Asker arkadaşlar hiç unutulmazmış. Emekli olmuş, özel çalışıyor. Muayenehanesi şehrin merkezindeydi. Haberleştik, gezerken meydanda bizi gelip buldu. Aradan çok zaman geçmiş. Çalıştığı yere gittik, çay hazır, sohbet başladı. Vakit dar konular peş peşe geliyor. Konuşulacak o kadar çok konu birikmiş ki zamanı neredeyse unuttuk.
Mehmet Demir’in o sıcak davranışı bizi sardı sarmaladı. O an elinden kurtardık ama akşam eşi, çocuğuyla gelip bizi düğün salonunda buldu. Gece geç vakte kadar beraberdik. Yeşil Irmak’ın kenarında oturduk. Mehmet semaveri hazırlattı. Hani derler ya, “Gönül sohbet ister, çay bahane.” Semaver çayını içerken sohbet ettik.
Hanımlar hemen kaynaşıp, zamanı unuttular. Gece yarısını geçmişti. Bu arada Mehmet’in şiir yazdığını öğrenmiş olduk. Bütün şiirlerini ezbere okuyor. Sayısı çok değil, dedi. Olsun şiir dokusu, özellikle taşlamaları, hicivleri edebiyat tarihine geçecek kadar oturmuş. Mehmet tevazulu, bu şekilde çok fazla piyasaya çıkmak istemiyor. Yani bir bilenin onunla yürümesi gerekiyor.
Ülkemizde hayvancılığın tükenme seviyesine gelmesi, hayvan ve et ithalatı Mehmet Demir’i üzdüğü belli oluyor. Sürekli çözümler öneriyor. Mehmet’in düşündüğü kadar yetkililer bu gidişata çözüm aramayı düşünmüyorlar.
Yeşilırmak’ın kıyısında çayımızı içerken sohbet devam etti…

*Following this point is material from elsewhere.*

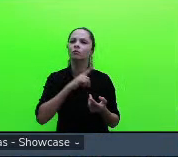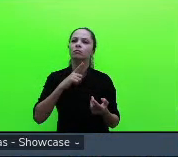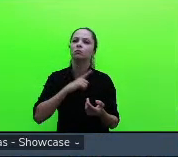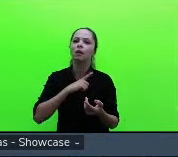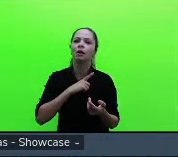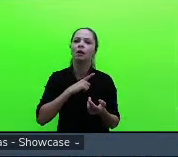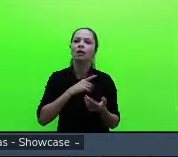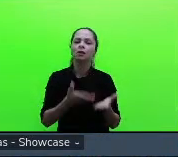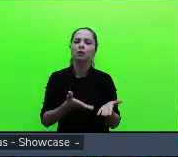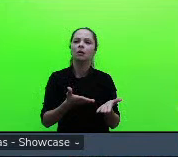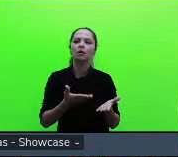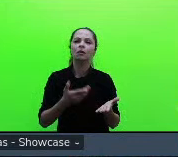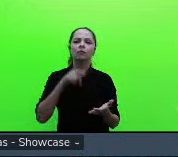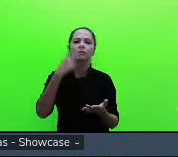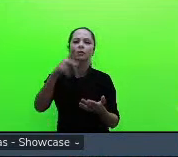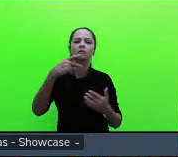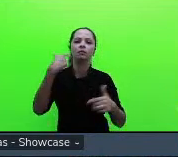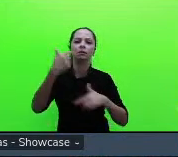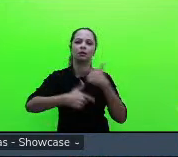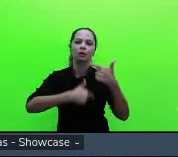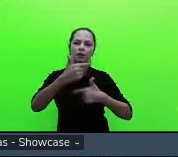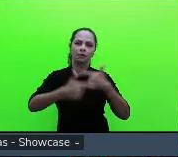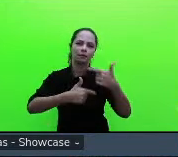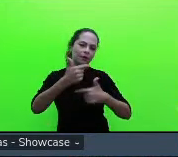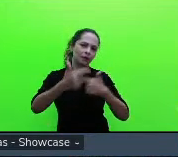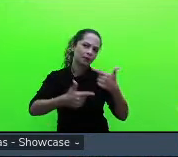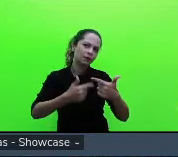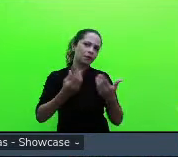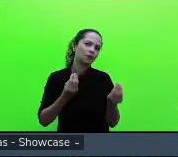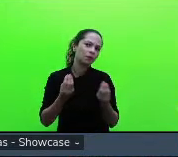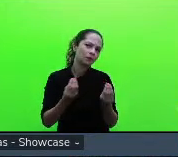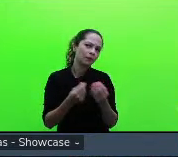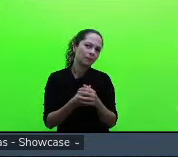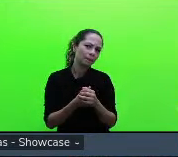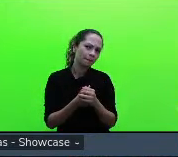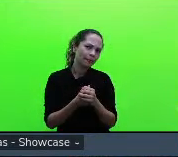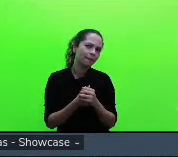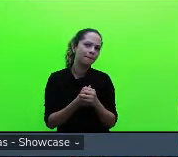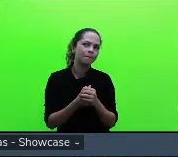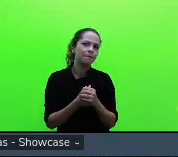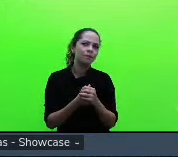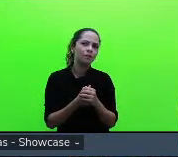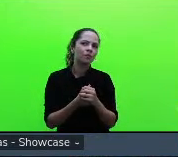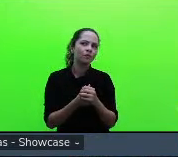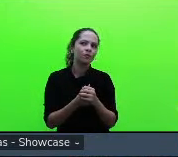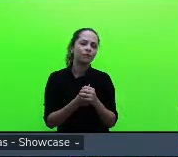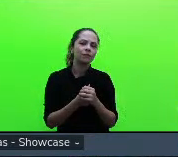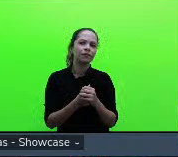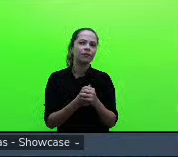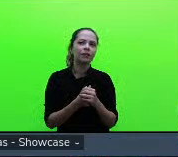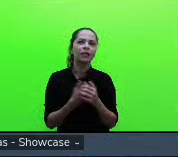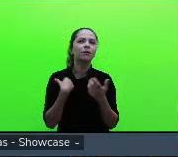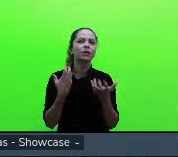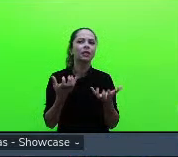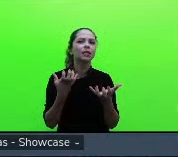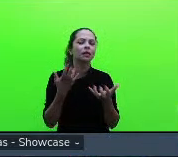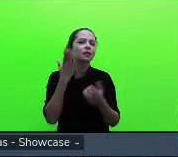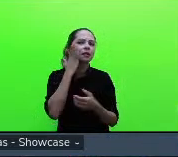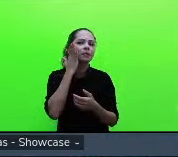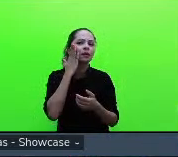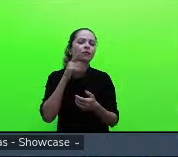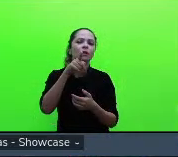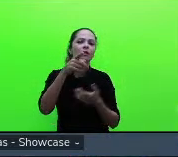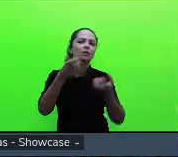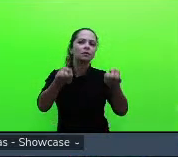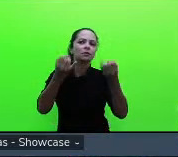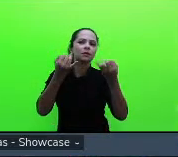de acordo com o teu trabalho o Peixê fala um pouco da sujeitamento é um pouco bebendo a fonte do alto ser então eu queria que você me falasse um pouquinho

Sabah erkenden Mehmet Demir Tokat’ın kıymalı pidesi yaptırmış kaldığımız yere getirdi. Eşinin gönderdiği meyveler de vardı. “Bunları yolda yersiniz,” dedi. Mehmet Demir ve eşi için nasip olursa yeniden Tokat’a gideceğiz. İki üç gün kalıp o bölgeyi inceden inceye gezeceğiz. Bugün biz Bayburt’a doğru yola çıkacağız. Yalnız Tokat’ta göreceğimiz birkaç yer daha var…
Gerçekten Tokat gezilmesi gereken şehirlerimizden, insanları cana yakın. Kızım, “Baba Mehmet amca senin akraban gibi,” diyor. “Mehmet benim yıllar öncesinden gelen dostum. Bazı dostlar akrabadan daha yakındır. Çok arkadaş değil, candan olan dostlar bizi sevindirir,” dedim.